男(どうしていきなりこんなことを……女友とは同じクラスだが、交流関係が違いすぎてほとんど話したことがない)
男(なのに今こうして抱きつかれている。その表情は無理やりや強制によるものではないとはっきり示すように、まるで彼氏彼女のような好意を俺に向けているのが見て取れた)

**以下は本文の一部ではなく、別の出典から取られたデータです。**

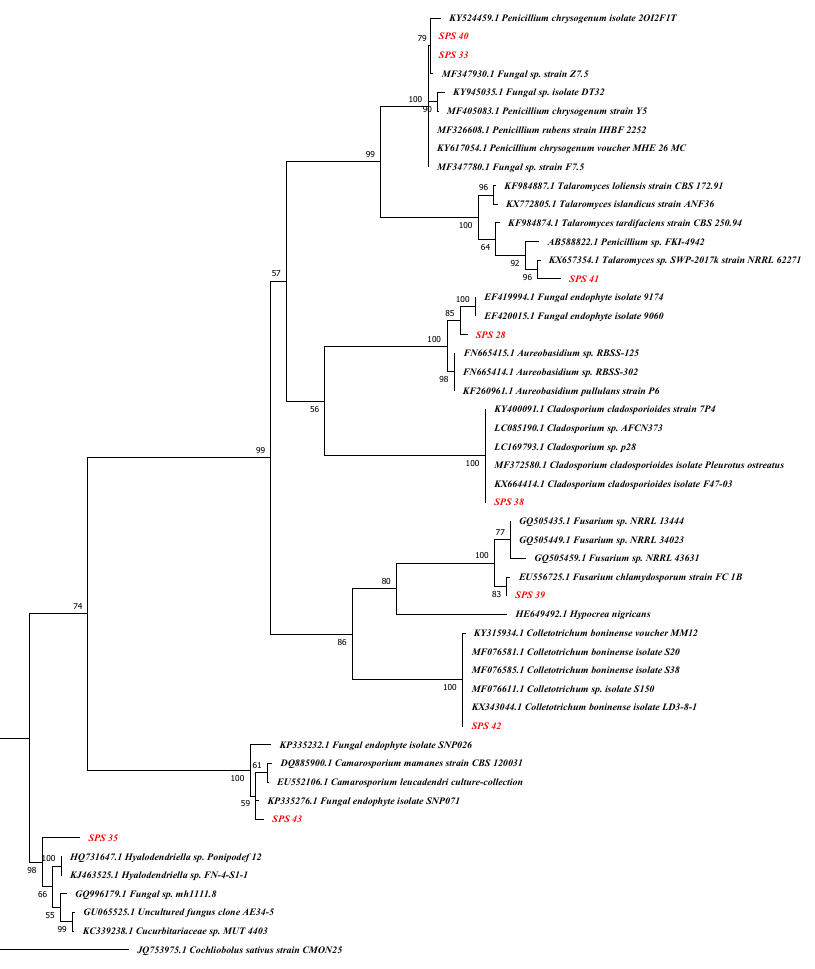
Figure 1. Molecular phylogenetic analysis of ITS1 and ITS4 sequences of all the fungal endophytes isolated from Solanum mauritianum alone, with the sequences from NCBI. The analysis was conducted with MEGA 7 using the Maximum Likelihood method.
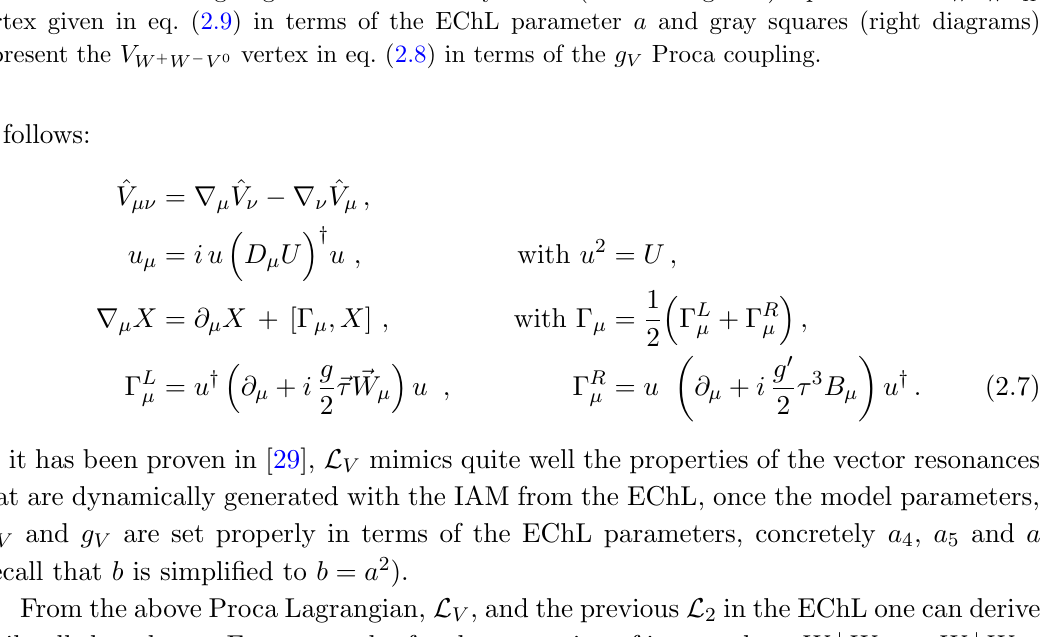
! W + W in the Unitary gauge (cid:0) (cid:0) W + W (cid:0) H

男(……好意? もしかして魅了スキルが関係するのか? でもどうして他の女子にかからず、女友にだけ効果が現れて……)
25 :
◆YySYGxxFkU
[saga]:2018/11/02(金) 22:35:14.28 ID:dY7GkpCm0
女「お、女友っ!? 何してるの!? ちょっと離れなさいよ!」
男(委員長の女が気づいて注意する。女と女友の二人は親友だったはずだ。親友の奇行を止めたいのだろう)
男(しかし)
女友「女の言葉でもそれは聞けません」
男「は?」
女「え?」
男(きっぱりと断った女友に俺も女も間抜けな言葉を漏らす)
男(その隙に俺の腰に抱きついていた腕を首元まで回して上体を起こした女友は、しなだれかかるようにしながら俺の耳元で囁く)
26 :
◆YySYGxxFkU
[saga]:2018/11/02(金) 22:36:03.59 ID:dY7GkpCm0
女友「ねえ、男さん。私、もう抑えられないんです」
男「な、何が……?」
男(呑まれっぱなしの俺はしどろもどろになっている)
男(体勢を変えたことで女友の二つの膨らみが背中で押しつぶされてその柔らかさを伝えてくる。彼女いない歴=年齢の男子高校生の俺には耐え難い刺激だ)
男(ステータスウィンドウを開いていたこと、魅了スキルを暴発したこと、そしてクラスの有名人である女友に抱きつかれていることで、ここまでクラスメイト全員の視線を俺は集めている)
男(その注目の中で女友は爆弾発言を投下した)
27 :
◆YySYGxxFkU
[saga]:2018/11/02(金) 22:36:42.33 ID:dY7GkpCm0
女友「私と子作りしませんか?」
男「……、……、……。……なっ!??」
男(余りに衝撃的すぎて数瞬も脳が理解を拒んだ)
男(そしてようやく驚く反応を取れた俺と同じくして)
女「お、女友っ!? な、何を言っているの!?」
イケメン「これは……」
モブ女「そうよ、考え直しなさいよ、女友!!」
ギャル「女友ってその冴えないやつが好きだったの? 趣味悪っ」
モブ男「女友さんがぁぁぁぁぁっ!? どうしてあんなやつに!?」
男(周囲のクラスメイトも口々に叫ぶ。かなりのオーバーリアクションを取っている者もいるようだ)
男(自分よりも驚いている人間がいると逆に落ち着くことが出来るということで、俺は幾分か正気を取り戻す)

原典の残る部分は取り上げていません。